Rate hike push slows in July as Chile marks turn of the EM cycle

By Karin Strohecker and Vincent Flasseur

LONDON (Reuters) – The pace and scale of interest rate hikes across major developed and emerging economies shifted into a lower gear in July with policy makers adopting a more cautious approach in the face of varied inflation rates and a lacklustre global growth backdrop.

Three of the six central banks overseeing the 10 most heavily traded currencies that met in July hiked rates, while the other three kept their benchmarks unchanged, Reuters data showed. That compares to seven hikes across nine meetings in June.

In July, the U.S. Federal Reserve, the Bank of Canada and the European Central Bank lifted their key rates by a cumulative 75 basis points, taking the 2023 year-to-date tally for G10 central banks to a total of 1,025 bps across 31 hikes.

With no rate setting meetings for many major banks such as the Fed and ECB scheduled, August looks set to be a quiet month though the trajectory for moves beyond that was uncertain.

“The Fed and ECB left the door open for additional tightening, but a Fed hike in a still very robust U.S. economy is much more likely than one by the ECB in an ailing euro area,” said Christian Keller, head of economics research at Barclays.

Across developing economies, more evidence of a turning in the cycle emerged with Chile becoming in July the first major central bank in Latin America to cut interest rates by 100 bps, following in the footsteps of smaller peers Costa Rica and Uruguay which had lowered benchmarks in recent months.

“Chile announced a larger-than-expected rate cut, and is the first emerging market to jump on the easing bandwagon in the current cycle,” said Charu Chanana, market strategist at Saxo.

“The move could be a catalyst to kickstart a broader EM easing cycle, as they went early into the tightening cycles and brought inflation under control.”

Twelve out of 18 central banks in the Reuters sample of developing economies had interest rate setting meetings in July. However, nine central banks opted to keep policy unchanged, with rate hikes coming from Turkey and Russia – two countries whose monetary policy circles are determined by domestic dynamics rather than global trends.
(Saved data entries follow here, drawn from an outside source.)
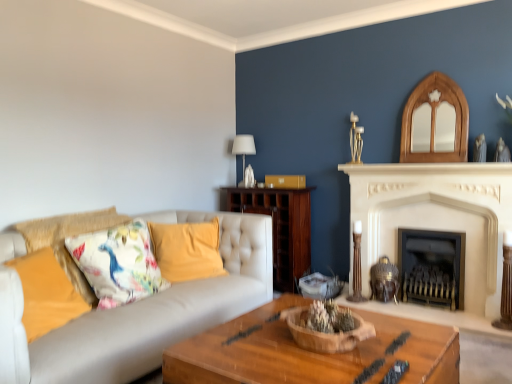
Question: Can you confirm if white stone fireplace at center, the 2th fireplace positioned from the right, is shorter than wooden coffee table at center?

Choices:
 (A) no
 (B) yes

Answer: (A)

Question: From a real-world perspective, is white stone fireplace at center, the 2th fireplace positioned from the right, under wooden coffee table at center?

Choices:
 (A) no
 (B) yes

Answer: (A)

Question: Considering the relative sizes of white stone fireplace at center, the 2th fireplace positioned from the right, and wooden coffee table at center in the image provided, is white stone fireplace at center, the 2th fireplace positioned from the right, taller than wooden coffee table at center?

Choices:
 (A) yes
 (B) no

Answer: (A)

Question: Is white stone fireplace at center, the first fireplace positioned from the left, outside wooden coffee table at center?

Choices:
 (A) yes
 (B) no

Answer: (A)

Question: Does white stone fireplace at center, the first fireplace positioned from the left, lie in front of wooden coffee table at center?

Choices:
 (A) yes
 (B) no

Answer: (B)

Question: Is wooden coffee table at center located within white stone fireplace at center, the first fireplace positioned from the left?

Choices:
 (A) no
 (B) yes

Answer: (A)

Question: From a real-world perspective, does yellow fabric pillow at center, acting as the second pillow starting from the front, stand above dark brown wood cabinet at center?

Choices:
 (A) no
 (B) yes

Answer: (B)

Question: Considering the relative positions of yellow fabric pillow at center, acting as the second pillow starting from the front, and dark brown wood cabinet at center in the image provided, is yellow fabric pillow at center, acting as the second pillow starting from the front, to the right of dark brown wood cabinet at center from the viewer's perspective?

Choices:
 (A) yes
 (B) no

Answer: (B)

Question: Is there a large distance between yellow fabric pillow at center, which ranks as the 1th pillow in right-to-left order, and dark brown wood cabinet at center?

Choices:
 (A) yes
 (B) no

Answer: (B)

Question: Is yellow fabric pillow at center, which is the second pillow from left to right, further to camera compared to dark brown wood cabinet at center?

Choices:
 (A) yes
 (B) no

Answer: (B)

Question: From a real-world perspective, is yellow fabric pillow at center, which is the first pillow in back-to-front order, beneath dark brown wood cabinet at center?

Choices:
 (A) no
 (B) yes

Answer: (A)

Question: Considering the relative sizes of yellow fabric pillow at center, which ranks as the 1th pillow in right-to-left order, and dark brown wood cabinet at center in the image provided, is yellow fabric pillow at center, which ranks as the 1th pillow in right-to-left order, smaller than dark brown wood cabinet at center?

Choices:
 (A) no
 (B) yes

Answer: (B)

Question: Is black metal fireplace at center, arranged as the 1th fireplace when viewed from the right, facing away from wooden bowl at center?

Choices:
 (A) no
 (B) yes

Answer: (A)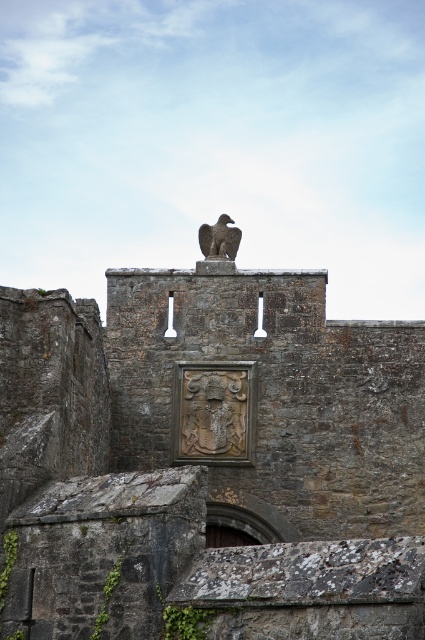
You are an architect examining the historic stone structure. You need to place a new decorative element exactly at the center of the stone eagle at center. What coordinates should you use for placement?

The stone eagle at center is located at coordinates [209,464], so you should place the new decorative element at those coordinates.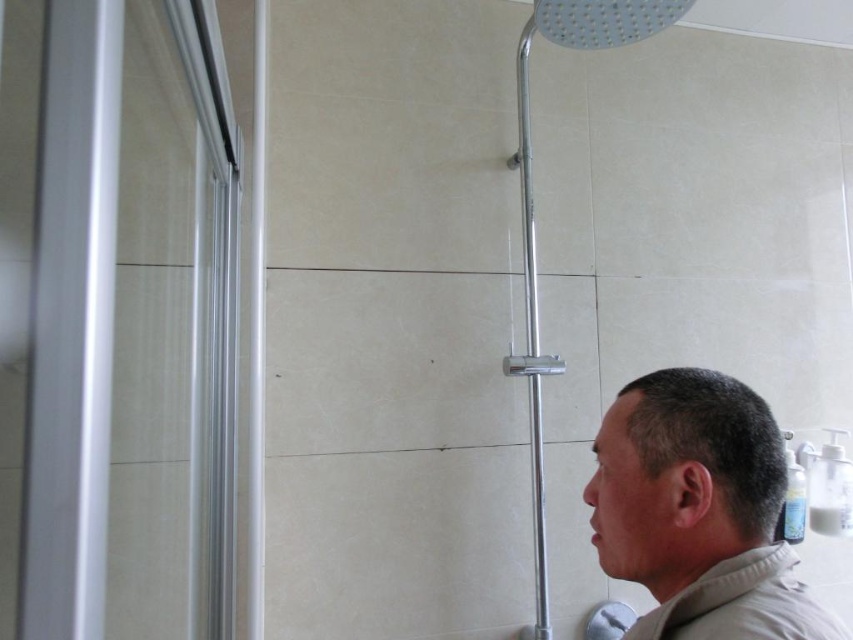
Is point (631, 20) positioned before point (788, 556)?

No.

Does transparent glass shower door at left appear over beige cotton robe at lower right?

Yes.

Identify the location of transparent glass shower door at left. (532, 209).

In the scene shown: Is transparent glass door at left further to camera compared to beige cotton robe at lower right?

No, transparent glass door at left is closer to the viewer.

Is transparent glass door at left to the right of beige cotton robe at lower right from the viewer's perspective?

In fact, transparent glass door at left is to the left of beige cotton robe at lower right.

You are a GUI agent. You are given a task and a screenshot of the screen. Output one action in this format:
    pyautogui.click(x=<x>, y=<y>)
    Task: Click on the transparent glass door at left
    The height and width of the screenshot is (640, 853).
    Given the screenshot: What is the action you would take?
    pyautogui.click(x=117, y=321)

Find the location of a particular element. The height and width of the screenshot is (640, 853). transparent glass door at left is located at coordinates (117, 321).

Where is `transparent glass door at left`? This screenshot has width=853, height=640. transparent glass door at left is located at coordinates (117, 321).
Faced with a weak rouble fuelling inflation pressures, Russia’s central bank hiked its key interest rate by a greater-than-expected 100 basis points to 8.5% in July while Turkey’s policy makers lifted the benchmark by 250 basis points to 17.5% in their quest to steer the economy onto a more orthodox track.

The year-to-date tally for emerging markets stands at 1,725 bps of tightening across 24 hikes and – more than half way through the year – well below the pace and scale seen the 2022, where central banks in developing economies delivered 7,425 bps across 92 hikes.

On the rate cutting side, emerging market central banks have seen three cuts reducing interest rates by 160 bps in total.